Re: Garage: Elijah/Aubrey
He’d heard the tinny buzz of music from a shitty stereo from out in the parking lot and so he’d braced himself while crossing the threshold, but it ended up not being that bad once he was actually inside. He paused just inside the doorway, because he wasn’t wearing sunglasses and even with minimal sunlight, all the reflective-white of the snow on the ground outside meant that a human’s eyes would have needed a few seconds to adjust to the darkness of the garage’s interior, and Aubrey was still trying to be careful about remembering what it meant to seem outwardly human. Which meant he probably should have been a little more mindful before leaving the house significantly underdressed for the cold, in just jeans and a button-down with a cardigan thrown on top instead of an actual coat. But he still looked good, and vanity was a very human concept, so he was choosing to roll with it even as the wolf huffed a disgusted sigh inside his head.
“Hey,” he nodded with a brief tip of his chin at the guy behind the counter, who looked criminally unimpressed by the fact that Aubrey’s choice in cable-knit complemented the blue-grey of his eyes quite handsomely. Long legs carried him across the space to the counter in the sort of saunter that was deliberately casual, an indirect line that veered slightly so that he could face the man at an angle without putting the shop’s door at his back.
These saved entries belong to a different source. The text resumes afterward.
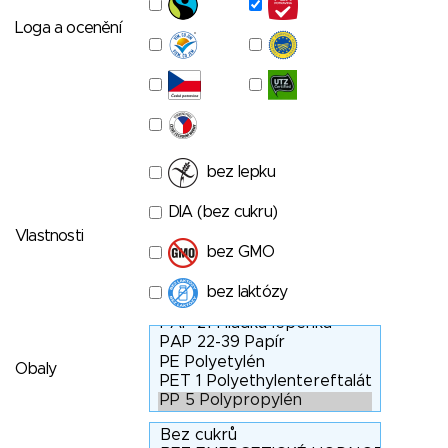
Loga a ocenění
bez lepku
DIA (bez cukru)
Vlastnosti
bez GMO
bez laktózy
Obaly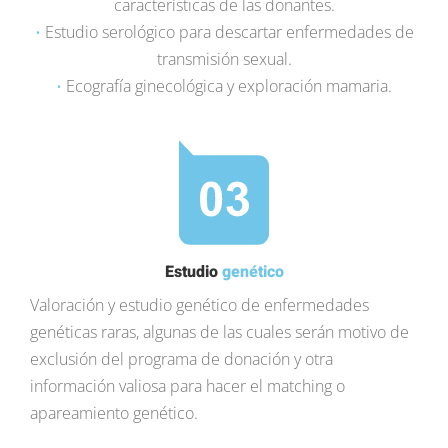
características de las donantes.
•
Estudio serológico para descartar enfermedades de
transmisión sexual.
•
Ecografía ginecológica y exploración mamaria.
Estudio
genético
Valoración y estudio genético de enfermedades
genéticas raras, algunas de las cuales serán motivo de
exclusión del programa de donación y otra
información valiosa para hacer el matching o
apareamiento genético.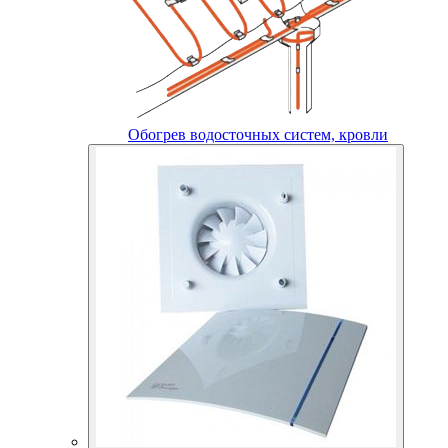
Обогрев водосточных систем, кровли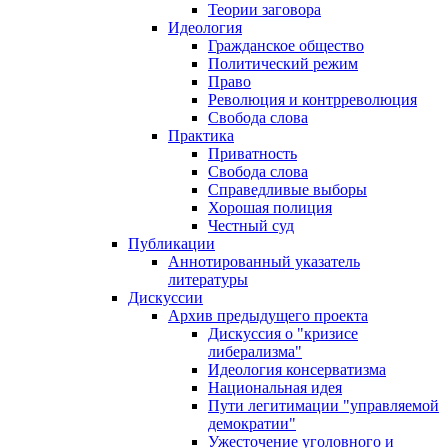
Теории заговора
Идеология
Гражданское общество
Политический режим
Право
Революция и контрреволюция
Свобода слова
Практика
Приватность
Свобода слова
Справедливые выборы
Хорошая полиция
Честный суд
Публикации
Аннотированный указатель
литературы
Дискуссии
Архив предыдущего проекта
Дискуссия о "кризисе
либерализма"
Идеология консерватизма
Национальная идея
Пути легитимации "управляемой
демократии"
Ужесточение уголовного и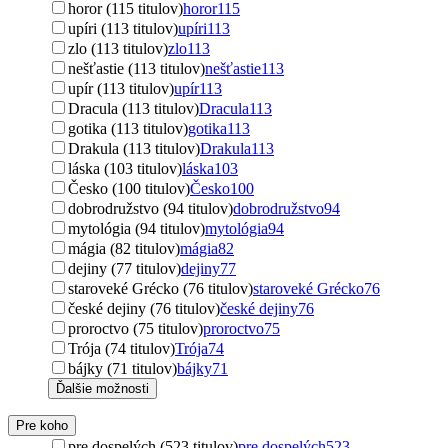
horor (115 titulov)
horor
115
upíri (113 titulov)
upíri
113
zlo (113 titulov)
zlo
113
nešťastie (113 titulov)
nešťastie
113
upír (113 titulov)
upír
113
Dracula (113 titulov)
Dracula
113
gotika (113 titulov)
gotika
113
Drakula (113 titulov)
Drakula
113
láska (103 titulov)
láska
103
Česko (100 titulov)
Česko
100
dobrodružstvo (94 titulov)
dobrodružstvo
94
mytológia (94 titulov)
mytológia
94
mágia (82 titulov)
mágia
82
dejiny (77 titulov)
dejiny
77
staroveké Grécko (76 titulov)
staroveké Grécko
76
české dejiny (76 titulov)
české dejiny
76
proroctvo (75 titulov)
proroctvo
75
Trója (74 titulov)
Trója
74
bájky (71 titulov)
bájky
71
Ďalšie možnosti
Pre koho
pre dospelých (523 titulov)
pre dospelých
523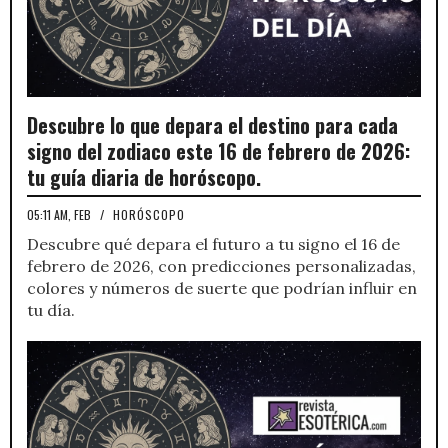
Descubre lo que depara el destino para cada
signo del zodiaco este 16 de febrero de 2026:
tu guía diaria de horóscopo.
05:11 AM, FEB
/
HORÓSCOPO
Descubre qué depara el futuro a tu signo el 16 de
febrero de 2026, con predicciones personalizadas,
colores y números de suerte que podrían influir en
tu día.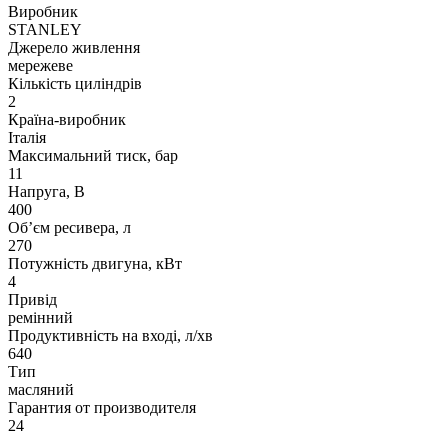
Виробник
STANLEY
Джерело живлення
мережеве
Кількість циліндрів
2
Країна-виробник
Італія
Максимальний тиск, бар
11
Напруга, В
400
Об’єм ресивера, л
270
Потужність двигуна, кВт
4
Привід
ремінний
Продуктивність на вході, л/хв
640
Тип
масляний
Гарантия от производителя
24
“I need to get some winter tires put on,” he said, pulling his phone out of his back pocket and pulling up the screen that listed the specs he needed so that he could read them off. “Two seventy-five, forty R, twenty-two XL. I have no idea what any of that means, but the dealership assured me the all-weather tires would be fine for driving off-road on snow and they fucking lied, let me tell you.”
He pressed the fingers of one hand against his sternum in a gesture of feigned appall, then leaned an elbow against the counter and flashed an easy smile of white teeth. “Any chance you can help me out?”